STF Garante Segurança Jurídica e Protege Aposentados de Devoluções Indevidas
Em uma decisão crucial para a segurança jurídica e a proteção dos direitos dos aposentados, o Supremo Tribunal Federal (STF) consolidou entendimento que impede a devolução de valores recebidos por beneficiários que haviam obtido a chamada “revisão da vida toda”. A maioria dos ministros votou contra recursos que buscavam reverter decisões favoráveis aos segurados, garantindo que aqueles que buscaram a Justiça antes da mudança de entendimento da Corte não sejam penalizados.
A principal discussão girou em torno da manutenção do direito para os segurados que ingressaram com ações antes da alteração de entendimento pelo STF. O tema, que já havia sido decidido de forma desfavorável aos aposentados em maio, ganhou novos contornos com o julgamento de recursos.
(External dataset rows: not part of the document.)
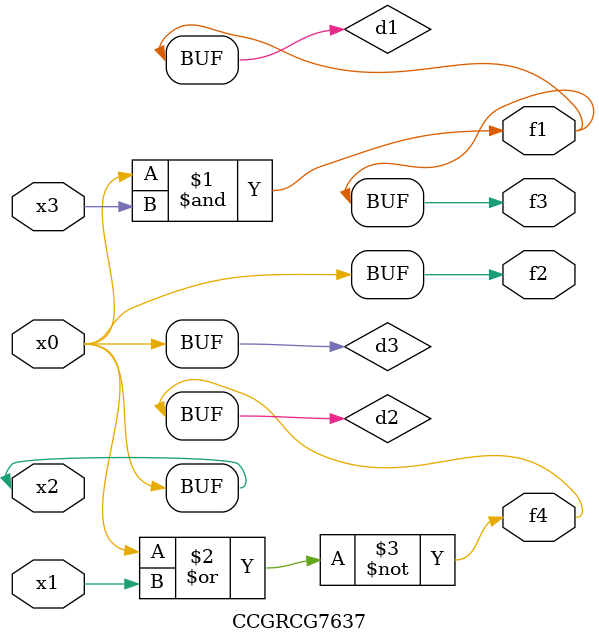
<source format=v>
module CCGRCG7637(
	input x0, x1, x2, x3,
	output f1, f2, f3, f4
);

	wire d1, d2, d3;

	and (d1, x2, x3);
	nor (d2, x0, x1);
	buf (d3, x0, x2);
	assign f1 = d1;
	assign f2 = d3;
	assign f3 = d1;
	assign f4 = d2;
endmodule

</source>
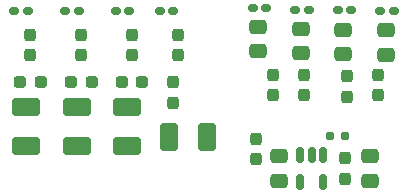
<source format=gbr>
%TF.GenerationSoftware,KiCad,Pcbnew,8.0.7*%
%TF.CreationDate,2024-12-21T09:58:57-05:00*%
%TF.ProjectId,tac5212_audio_board_single_ended,74616335-3231-4325-9f61-7564696f5f62,rev?*%
%TF.SameCoordinates,Original*%
%TF.FileFunction,Paste,Bot*%
%TF.FilePolarity,Positive*%
%FSLAX46Y46*%
G04 Gerber Fmt 4.6, Leading zero omitted, Abs format (unit mm)*
G04 Created by KiCad (PCBNEW 8.0.7) date 2024-12-21 09:58:57*
%MOMM*%
%LPD*%
G01*
G04 APERTURE LIST*
G04 Aperture macros list*
%AMRoundRect*
0 Rectangle with rounded corners*
0 $1 Rounding radius*
0 $2 $3 $4 $5 $6 $7 $8 $9 X,Y pos of 4 corners*
0 Add a 4 corners polygon primitive as box body*
4,1,4,$2,$3,$4,$5,$6,$7,$8,$9,$2,$3,0*
0 Add four circle primitives for the rounded corners*
1,1,$1+$1,$2,$3*
1,1,$1+$1,$4,$5*
1,1,$1+$1,$6,$7*
1,1,$1+$1,$8,$9*
0 Add four rect primitives between the rounded corners*
20,1,$1+$1,$2,$3,$4,$5,0*
20,1,$1+$1,$4,$5,$6,$7,0*
20,1,$1+$1,$6,$7,$8,$9,0*
20,1,$1+$1,$8,$9,$2,$3,0*%
G04 Aperture macros list end*
%ADD10RoundRect,0.250000X0.475000X-0.337500X0.475000X0.337500X-0.475000X0.337500X-0.475000X-0.337500X0*%
%ADD11RoundRect,0.237500X-0.237500X0.300000X-0.237500X-0.300000X0.237500X-0.300000X0.237500X0.300000X0*%
%ADD12RoundRect,0.160000X0.222500X0.160000X-0.222500X0.160000X-0.222500X-0.160000X0.222500X-0.160000X0*%
%ADD13RoundRect,0.237500X-0.287500X-0.237500X0.287500X-0.237500X0.287500X0.237500X-0.287500X0.237500X0*%
%ADD14RoundRect,0.237500X0.237500X-0.300000X0.237500X0.300000X-0.237500X0.300000X-0.237500X-0.300000X0*%
%ADD15RoundRect,0.250001X0.924999X-0.499999X0.924999X0.499999X-0.924999X0.499999X-0.924999X-0.499999X0*%
%ADD16RoundRect,0.250001X-0.499999X-0.924999X0.499999X-0.924999X0.499999X0.924999X-0.499999X0.924999X0*%
%ADD17RoundRect,0.237500X0.287500X0.237500X-0.287500X0.237500X-0.287500X-0.237500X0.287500X-0.237500X0*%
%ADD18RoundRect,0.160000X-0.222500X-0.160000X0.222500X-0.160000X0.222500X0.160000X-0.222500X0.160000X0*%
%ADD19RoundRect,0.250000X-0.475000X0.337500X-0.475000X-0.337500X0.475000X-0.337500X0.475000X0.337500X0*%
%ADD20RoundRect,0.150000X-0.150000X0.512500X-0.150000X-0.512500X0.150000X-0.512500X0.150000X0.512500X0*%
%ADD21RoundRect,0.160000X-0.197500X-0.160000X0.197500X-0.160000X0.197500X0.160000X-0.197500X0.160000X0*%
%ADD22RoundRect,0.237500X-0.237500X0.287500X-0.237500X-0.287500X0.237500X-0.287500X0.237500X0.287500X0*%
G04 APERTURE END LIST*
D10*
%TO.C,T\u002AC108*%
X122134314Y-119475000D03*
X122134314Y-117400000D03*
%TD*%
D11*
%TO.C,C127*%
X113900000Y-110537500D03*
X113900000Y-112262500D03*
%TD*%
D12*
%TO.C,D111*%
X104327500Y-105100000D03*
X105472500Y-105100000D03*
%TD*%
D13*
%TO.C,R108*%
X96825000Y-111100000D03*
X98575000Y-111100000D03*
%TD*%
D14*
%TO.C,T\u002AC109*%
X120034314Y-119300000D03*
X120034314Y-117575000D03*
%TD*%
D11*
%TO.C,C124*%
X122800000Y-110537500D03*
X122800000Y-112262500D03*
%TD*%
%TO.C,C125*%
X120200000Y-110637500D03*
X120200000Y-112362500D03*
%TD*%
D15*
%TO.C,C114*%
X93000000Y-116525000D03*
X93000000Y-113275000D03*
%TD*%
D10*
%TO.C,T\u002AC110*%
X114434314Y-119475000D03*
X114434314Y-117400000D03*
%TD*%
D16*
%TO.C,C122*%
X105100001Y-115800000D03*
X108350001Y-115800000D03*
%TD*%
D17*
%TO.C,R109*%
X94275000Y-111100000D03*
X92525000Y-111100000D03*
%TD*%
D18*
%TO.C,D113*%
X120572500Y-105035000D03*
X119427500Y-105035000D03*
%TD*%
D19*
%TO.C,FB110*%
X116300000Y-106625000D03*
X116300000Y-108700000D03*
%TD*%
%TO.C,FB111*%
X112700000Y-106462500D03*
X112700000Y-108537500D03*
%TD*%
D13*
%TO.C,R111*%
X101125000Y-111100000D03*
X102875000Y-111100000D03*
%TD*%
D18*
%TO.C,D112*%
X124172500Y-105082500D03*
X123027500Y-105082500D03*
%TD*%
D14*
%TO.C,C123*%
X105900000Y-108862500D03*
X105900000Y-107137500D03*
%TD*%
D20*
%TO.C,U109*%
X116261814Y-117277500D03*
X117211814Y-117277500D03*
X118161814Y-117277500D03*
X118161814Y-119552500D03*
X116261814Y-119552500D03*
%TD*%
D12*
%TO.C,D108*%
X96327500Y-105100000D03*
X97472500Y-105100000D03*
%TD*%
D14*
%TO.C,C113*%
X97700000Y-108862500D03*
X97700000Y-107137500D03*
%TD*%
D11*
%TO.C,C126*%
X116600000Y-110537500D03*
X116600000Y-112262500D03*
%TD*%
D12*
%TO.C,D110*%
X100627500Y-105100000D03*
X101772500Y-105100000D03*
%TD*%
D15*
%TO.C,C110*%
X97300000Y-116525000D03*
X97300000Y-113275000D03*
%TD*%
D12*
%TO.C,D109*%
X92027500Y-105100000D03*
X93172500Y-105100000D03*
%TD*%
D21*
%TO.C,R127*%
X118802500Y-115700000D03*
X119997500Y-115700000D03*
%TD*%
D14*
%TO.C,C121*%
X102000000Y-108862500D03*
X102000000Y-107137500D03*
%TD*%
D15*
%TO.C,C120*%
X101600000Y-116525000D03*
X101600000Y-113275000D03*
%TD*%
D18*
%TO.C,D114*%
X116972500Y-105035000D03*
X115827500Y-105035000D03*
%TD*%
D22*
%TO.C,R116*%
X105500000Y-111125000D03*
X105500000Y-112875000D03*
%TD*%
D19*
%TO.C,FB109*%
X119900000Y-106697500D03*
X119900000Y-108772500D03*
%TD*%
%TO.C,FB108*%
X123500000Y-106735000D03*
X123500000Y-108810000D03*
%TD*%
D18*
%TO.C,D115*%
X113372500Y-104900000D03*
X112227500Y-104900000D03*
%TD*%
D11*
%TO.C,C129*%
X112500000Y-115937499D03*
X112500000Y-117662501D03*
%TD*%
D14*
%TO.C,C117*%
X93400000Y-108862500D03*
X93400000Y-107137500D03*
%TD*%
M02*

</source>
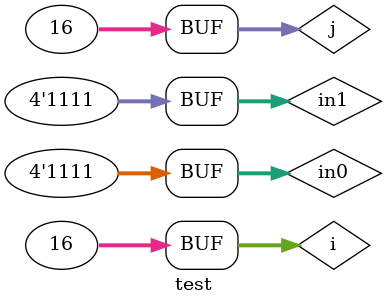
<source format=v>

`timescale 1ns/1ns
`default_nettype none
module test;

    localparam WIDTH = 4;

    reg [WIDTH-1:0] in0, in1;
    wire [WIDTH-1:0] out;

    integer i, j;

    initial begin
        for (i = 0; i < 2 ** WIDTH; i = i + 1) begin
            for (j = 0; j < 2 ** WIDTH; j = j + 1) begin
                in0 <= i;
                in1 <= j;
                #10;
            end
        end
    end

    initial $monitor("in0= %d, in1=%d, out=%d", in0, in1, out);


    adder #(
        .WIDTH(WIDTH)
    ) adder_i (
        .in0(in0),
        .in1(in1),
        .out(out),
        .carry()
    ); 

endmodule 
`default_nettype wire

</source>
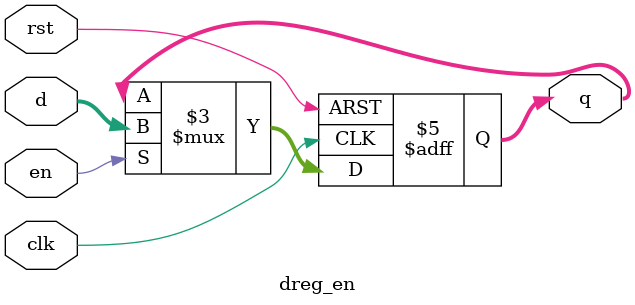
<source format=v>
`timescale 1ns / 1ps


module dreg_en # (parameter WIDTH = 32) (
        input  wire             clk,
        input  wire             rst,
        input  wire             en,
        input  wire [WIDTH-1:0] d,
        output reg  [WIDTH-1:0] q
    );

    always @ (posedge clk, posedge rst) begin
        if (rst) q <= 0;
        else if (en)    q <= d;
        else q <= q;
    end
endmodule

</source>
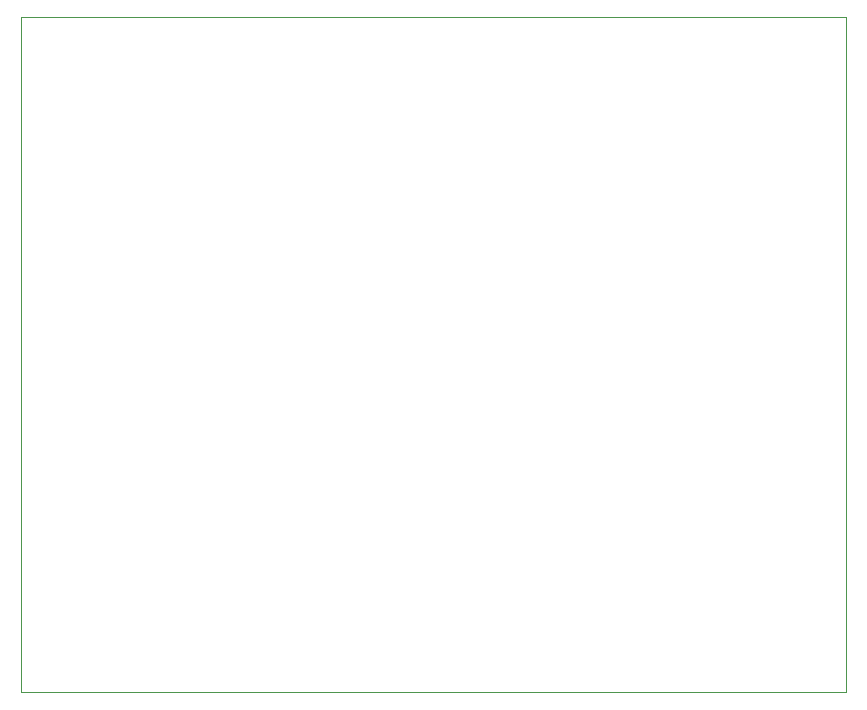
<source format=gbr>
G04 #@! TF.GenerationSoftware,KiCad,Pcbnew,(5.1.5)-3*
G04 #@! TF.CreationDate,2020-04-21T04:00:01+09:00*
G04 #@! TF.ProjectId,qqq,7171712e-6b69-4636-9164-5f7063625858,rev?*
G04 #@! TF.SameCoordinates,Original*
G04 #@! TF.FileFunction,Profile,NP*
%FSLAX46Y46*%
G04 Gerber Fmt 4.6, Leading zero omitted, Abs format (unit mm)*
G04 Created by KiCad (PCBNEW (5.1.5)-3) date 2020-04-21 04:00:01*
%MOMM*%
%LPD*%
G04 APERTURE LIST*
%ADD10C,0.100000*%
G04 APERTURE END LIST*
D10*
X69850000Y0D02*
X69850000Y-57150000D01*
X0Y0D02*
X69850000Y0D01*
X0Y-57150000D02*
X0Y0D01*
X69850000Y-57150000D02*
X0Y-57150000D01*
M02*

</source>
A decisão final, embora negue a revisão em si, estabelece que os aposentados que já haviam ganhado na Justiça não precisarão devolver o dinheiro. A regra vale para ações judiciais em andamento até 5 de abril de 2024, data da publicação da ata de julgamento que derrubou a correção. Além disso, esses segurados estão isentos de custas processuais, honorários de sucumbência e despesas com perícias.
O STF reafirmou a constitucionalidade da regra de transição da reforma da Previdência de 1999, que determina o cálculo do benefício com base nas contribuições a partir de julho de 1994. Apesar de a revisão da vida toda ter sido cancelada, a Corte agiu com sensibilidade ao modular os efeitos da decisão, protegendo aqueles que já haviam obtido um direito reconhecido judicialmente.
É importante ressaltar que, com a decisão do STF, a revisão da vida toda foi definitivamente encerrada. O Instituto Nacional do Seguro Social (INSS) segue comprometido com a garantia dos direitos previdenciários e alerta para golpes que circulam na internet, onde falsos profissionais tentam ludibriar aposentados com promessas falsas sobre a revisão.